Interestingly, hitting, although obviously with a twist, occurs in the resolution of the Alex Randall/BJR relationship. Alex knows he’s dying. And he knows that while his brother, who has been supporting him and Mary for weeks, has said he will continue to ensure that Mary and their child are taken care of after Alex is dead, that the only way he can really be sure that is the case is if Mary becomes BJR’s wife. As his wife, she is guaranteed his money and his position should something happen to him. As his widowed sister-in-law, she is guaranteed nothing.
While BJR is despised by just about everybody, Alex shows us that somewhere in the darkness, albeit hidden very deeply, lies a shard of the ability to love.
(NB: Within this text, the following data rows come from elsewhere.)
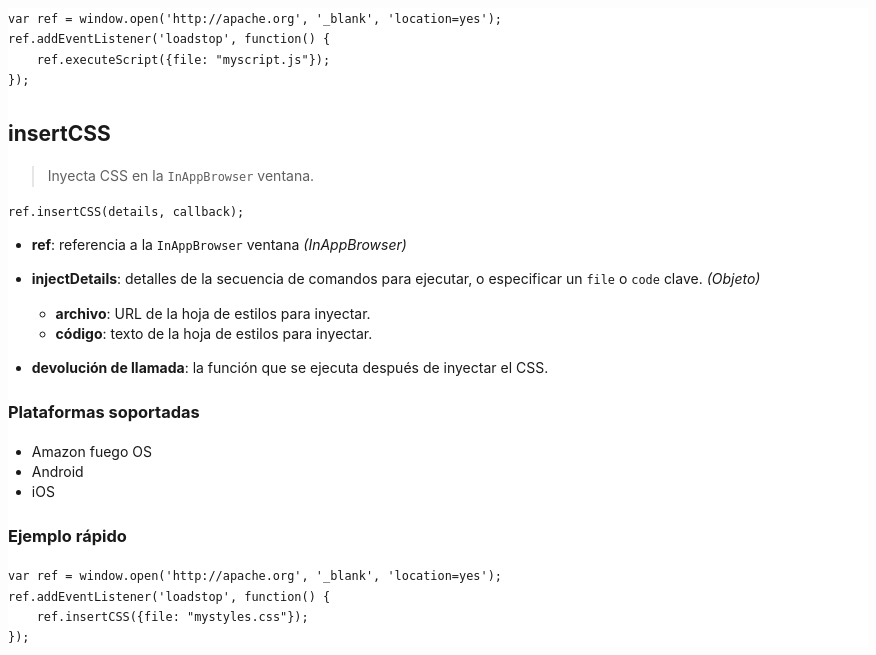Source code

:     var ref = window.open('http://apache.org', '_blank', 'location=yes');
    ref.addEventListener('loadstop', function() {
        ref.executeScript({file: "myscript.js"});
    });
    

## insertCSS

> Inyecta CSS en la `InAppBrowser` ventana.

    ref.insertCSS(details, callback);
    

*   **ref**: referencia a la `InAppBrowser` ventana *(InAppBrowser)*

*   **injectDetails**: detalles de la secuencia de comandos para ejecutar, o especificar un `file` o `code` clave. *(Objeto)*
    
    *   **archivo**: URL de la hoja de estilos para inyectar.
    *   **código**: texto de la hoja de estilos para inyectar.

*   **devolución de llamada**: la función que se ejecuta después de inyectar el CSS.

### Plataformas soportadas

*   Amazon fuego OS
*   Android
*   iOS

### Ejemplo rápido

    var ref = window.open('http://apache.org', '_blank', 'location=yes');
    ref.addEventListener('loadstop', function() {
        ref.insertCSS({file: "mystyles.css"});
    });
BJR is so damaged, though, that the only place where he can let that deep secret out, the only person with whom he feels safe enough to reveal even a moment of love, is with his brother, Alex.
BJR also knows that he likely won’t be able to hold it together once Alex is gone, and so he initially refuses Alex’s request that he marry his beloved, Mary. He calls himself a monster. “What kind of God creates a world where monsters survive,” he asks Claire, mostly rhetorically, “but where beauty and purity are rewarded with death.”
The same God that offers redemption, Claire responds. “Have you ever harmed your brother? Perhaps that immunity would extend to those he holds most dear.”
“Perhaps,” BRJ says. “Is that good enough?”
“Sometimes,” Claire says, “that’s all we get.”
In case we had any doubt of BJR’s deranged soul, he reminds us one more time. (I personally thought it was overkill. We got this message the first time BJR says words like these. No need to repeat IMHO.) “Did he never tell you the things I did to him in that room?” he asks Claire. “I know the sound he makes at the last when he has lost himself and I regret none of it. The pain, the fear, I revel in it. Do you really want Mary in my bed? Help me persuade my brother to give this up.”
But Claire, still desperate to save Frank — whom Murtagh earlier, in what in one of this season’s memorable lines, calls “a mythical prick” — and under the guise of caring for Mary’s future tries one last strategy. “Alex won’t listen to me,” she says, “but you are sending your brother to his grave with a broken heart. If you love Alex, I trust that love is enough to stay your impulses with Mary.”
BJR does ultimately go through with the marriage in what has to be one of the saddest wedding ceremonies ever. Alex is dying, Mary is sobbing and BJR can hardly bring himself to say, “I will” when asked if he takes Mary’s hand. But he does ultimately go through with it — and does so just in time.
Any hope that this act of kindness or his brother’s goodness has rubbed off on him, however, is shattered shortly after Alex breathes his last breath. BJR almost cries but catches himself before launching himself at his brother’s inert body to respond in the one way he knows and understands — with anger and physical brute force, striking the dead body repeatedly before walking out of the room.
While both of these storylines include deviations from the book, they serve well as foreshadowing for the final episode. Dougal and BJR are abandoned. Jamie and Claire are going to have to abandon their hopes for changing the future, and lose the very thing that gives them life — their relationship.
“Abandon all hope, ye who enter here,” Dante wrote in The Divine Comedy as the inscription to the entrance of Hell. Seems a fitting parting thought as we prepare for Culloden and all it brings.
What did you think of episode 212? If you’re a book reader, did you like the ways in which it deviated from the text? If you’re a TV-only viewer, did this work emotionally as a set-up for the finale?